━━━━━ Extracted data ━━━━━

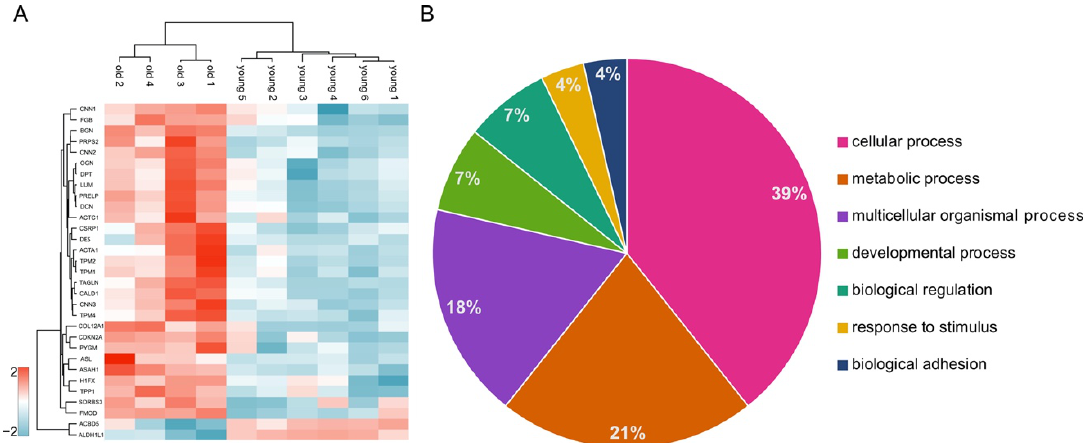
Figure 3. ( A ) Heatmap and unsupervised hierarchical clustering of differentially abundant proteins for the comparison old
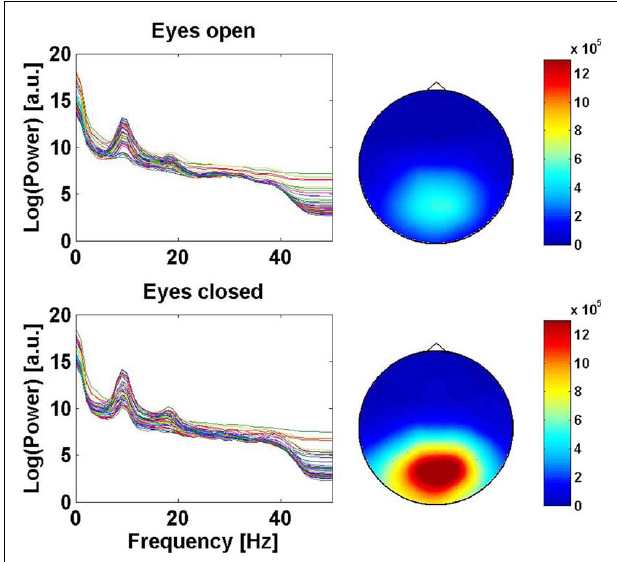
FIGURE 8 | (Data Set 1 – artificial). Left: spectra of the signal at all channel locations for the two conditions, eyes open and eyes closed. Right: scalp plot of the signal power at 10Hz for the two conditions (eyes open and closed).The actual noise of the artificial data varied linearly in time between both conditions, depending of the task of the BCI user.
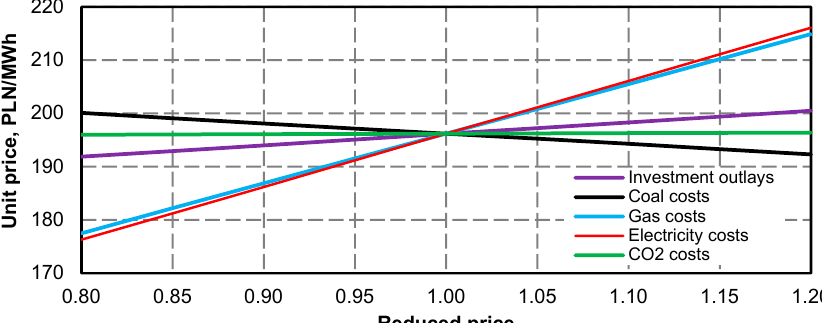
Figure 53. The impact of investment outlays, gas cost, unit cost of power generation before the upgrade,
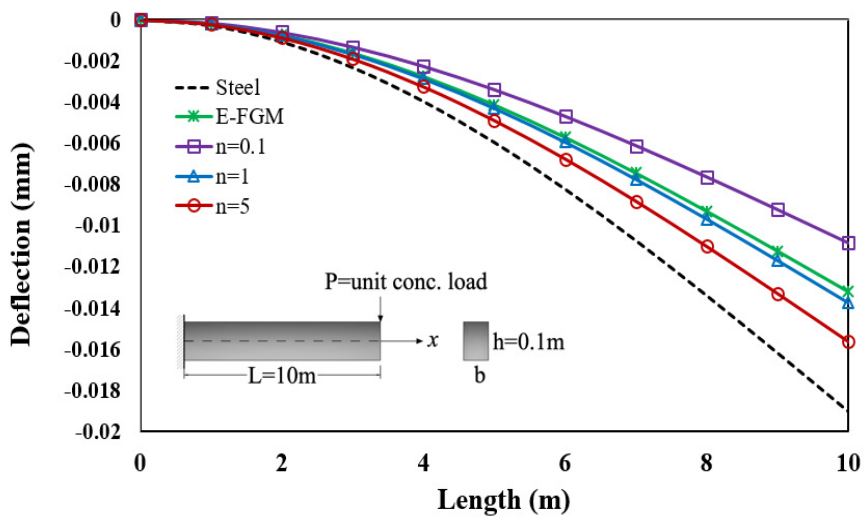
Figure 10. Deflection of cantilever FGM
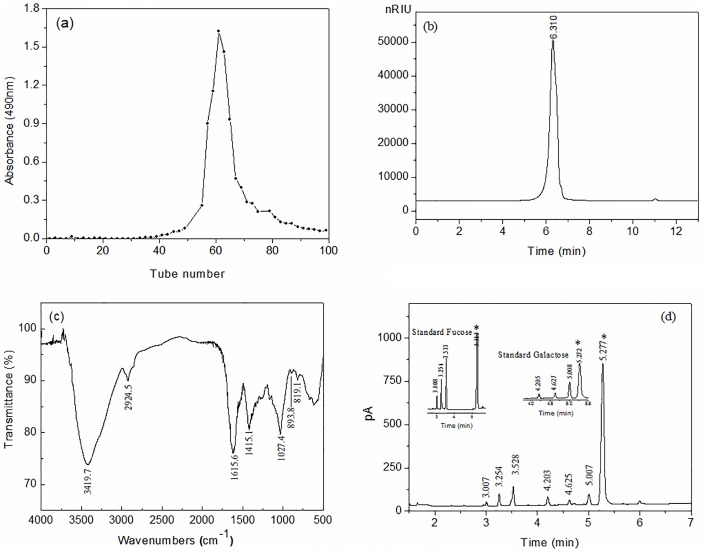
(a) Sugar curves of STSP-I from DEAE Sepharose CL-6B column chromatogram, (b) HPSEC chromatogram of STSP-I with a RID detector, (c) IR spectrum of STSP-I, and (d) GC chromatograms of TMCS derivative products from hydrolyzed STSP-I and standard samples.In the GC chromatograms, asterisks indicate the internal standard mannitol.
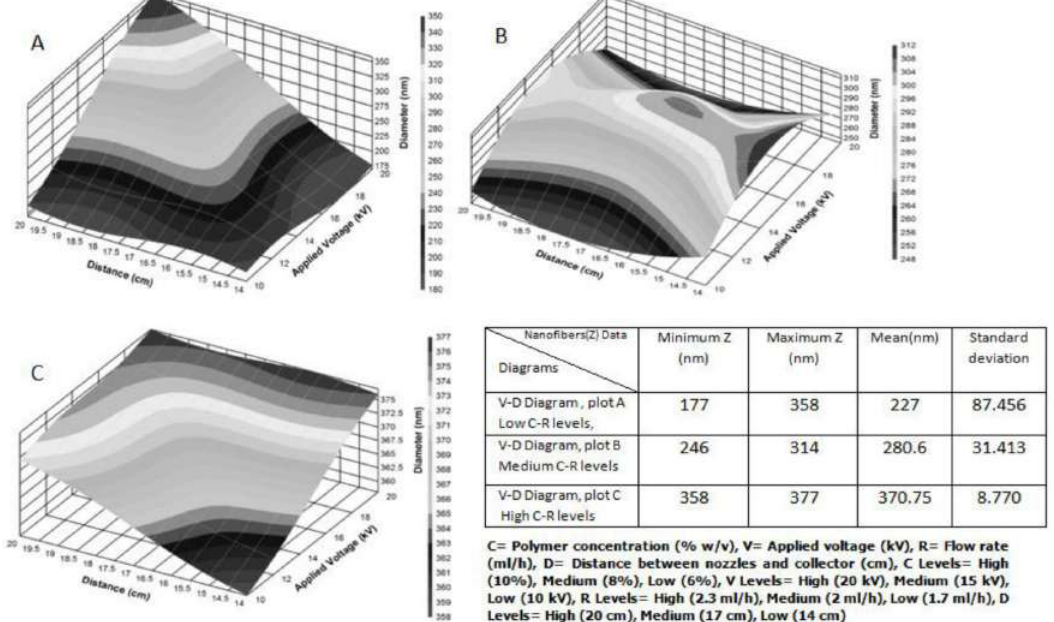
Fig. 7. The data and 3 D plots of nanofibers diameter predicted by ANN fixed in mentioned levels (V-D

━━━━━

* [Activity]: Whichever lines of the data include the word "power", pull them out.

* [Exercise answer]:
FIGURE 8 | (Data Set 1 – artificial). Left: spectra of the signal at all channel locations for the two conditions, eyes open and eyes closed. Right: scalp plot of the signal power at 10Hz for the two conditions (eyes open and closed).The actual noise of the artificial data varied linearly in time between both conditions, depending of the task of the BCI user.
Figure 53. The impact of investment outlays, gas cost, unit cost of power generation before the upgrade,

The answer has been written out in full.